### Para trabajar
1. Responde estas preguntas sobre el fragmento acerca de los egoístas:
(a) ¿Frente a qué se burlan los egoístas?
(b) ¿Qué sienten los egoístas ante la virtud ajena?
(c) Según la última oración, ¿qué hay que conquistar?
2. Retoma el fragmento acerca de los egoístas y continúalo a partir de su última oración.

### Fragmento de origen
·····

Lo otro es como el hospicio de la vida, que van
perennemente por el mundo
con chichonera y andadores. Se busca el origen
del mal: y se va derecho a
él, con la fuerza del hombre capaz de morir por
el hombre. Los egoístas no
saben de esa luz, ni reconocen en los demás el
fuego que falta en ellos, ni
en la virtud ajena sienten más que ira,
porque descubre su timidez y
avergüenza su comodidad. Los egoístas, frente
a su vaso de vino y panal,
se burlan, como de gente loca o de poco más o
menos, como de atrevidos que
les vienen a revolver el vaso, de los que, en
aquel instante tal vez, se
juran a la redención de su alma ruin, al pie de
un héroe que muere, a pocos
pasos del panal y el vino, de las heridas que
recibió por defender la
patria. Esto es así: unos mueren, mueren en
suprema agonía, por dar
vergüenza al olvidadizo y casa propia a esos
mendigos más o menos
dorados, y otros, mirándose el oro, se ríen de los
que mueren por ellos. ¡Es
cosa, si no fuera por la piedad, de ensartarlos
en un asador, y llevarlos,
abanicándose el rostro indiferente, a ver
morir, de rodillas, al héroe
de oro puro e imperecedero, que expira,
resplandeciente de honra,
por dar casa segura y mejilla limpia a los que
se mofan de él, a los que
compadrean y parten el licor y la mesa, con sus
matadores, a los que se
esconden la mano en el bolsillo, cuando pasa el
hambre de su patria, y
riegan de ella, entre zetas y jotas, el oro del
placer! Hay que ir adelante,
para bien de los egoístas, a la luz del
muerto. Hay que conquistar
suelo propio y seguro.

·····

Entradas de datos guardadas
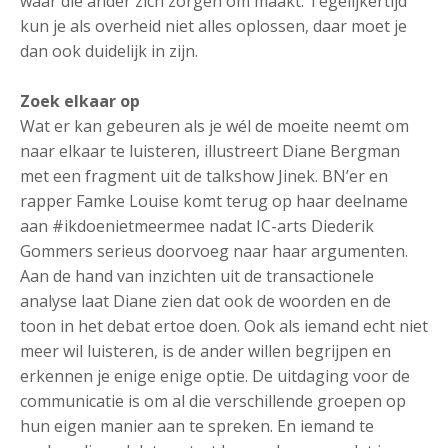
waar die ander zich zorgen om maakt. Tegelijkertijd
kun je als overheid niet alles oplossen, daar moet je
dan ook duidelijk in zijn.
Zoek elkaar op
Wat er kan gebeuren als je wél de moeite neemt om
naar elkaar te luisteren, illustreert Diane Bergman
met een fragment uit de talkshow Jinek. BN’er en
rapper Famke Louise komt terug op haar deelname
aan #ikdoenietmeermee nadat IC-arts Diederik
Gommers serieus doorvoeg naar haar argumenten.
Aan de hand van inzichten uit de transactionele
analyse laat Diane zien dat ook de woorden en de
toon in het debat ertoe doen. Ook als iemand echt niet
meer wil luisteren, is de ander willen begrijpen en
erkennen je enige enige optie. De uitdaging voor de
communicatie is om al die verschillende groepen op
hun eigen manier aan te spreken. En iemand te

·····

### Respuestas del ejercicio
1.
(a) Frente a su vaso de vino y panal.
(b) Solo sienten ira.
(c) Suelo propio y seguro.

2.
De nuestras esperanzas, de
nuestros métodos, de nuestros compromisos, de
nuestros propósitos, de eso,
como del plan de las batallas, se habla
después de haberlas dado. De
la penuria de las casas, del trastorno en que
pone a mucho hogar nuestro
la crisis del Norte, de eso se habla, en decoro
fraternal, de mano a mano.
De lo que ha de hablarse es de la necesidad de
reemplazar con la vida
propia en la patria libre esta existencia que
dentro y fuera de Cuba
llevamos los cubanos, y que, afuera a lo menos,
sólo a pujo de virtud
extrema y poco fácil puede irse salvando de la
dureza y avaricia que de una
generación a otra, en la soledad del país
extraño, mudan un pueblo de
mártires sublimes en una perdigonada de
ganapanes indiferentes. De
lo que se ha de hablar es de la ineficacia e
inestabilidad del esfuerzo
por la vida en la tierra extranjera, y de la
urgencia de tener país
nuestro antes de que el hábito de la existencia
meramente material en
pueblos ajenos, prive al carácter criollo de las
dotes de desinterés y
hermandad con el hombre que hacen firme y amable la
vida.
Si a la isla se mira, el
dejarla ir, bajo el gobierno que la acaba, entre
quiebras y suicidios, entre
robos y cohechos, entre gabelas y solicitudes,
entre saludos y temblores,
podrá parecer empleo propio de la vida, y
cómodo espectáculo, a quien
no sienta afligido su corazón por cuanto afee
o envilezca a los que
nacieron en el suelo donde abrió los ojos a los
deberes y luz de la
humanidad. Cuanto reduce al hombre, reduce a quien sea
hombre. Y llega a los
calcañales la amargura, y es náusea el universo,
cuando vemos podrido en vida
a un compatriota nuestro, cuando vemos,
hombre por hombre, en
peligro de podredumbre a nuestra patria. ¡Aunque no
ha de haber temor, que las
entrañas de nuestra tierra saben de esto más de
lo que se puede decir, y no
es privilegio de los cubanos expatriados, sino
poder de los cubanos todos,
e ímpetu más vehemente que el de sus enemigos,
este rubor de la sangre sana
del país por todos los que en él se olvidan y
se humillan! Es la tierra en
quiebra la que se levanta; la tierra en que
las ciudades se van cayendo
una tras otra, como las hileras de barajas. Es
la ofensa reprimida, y el
bochorno ambiente, de que ya la tierra se ahoga.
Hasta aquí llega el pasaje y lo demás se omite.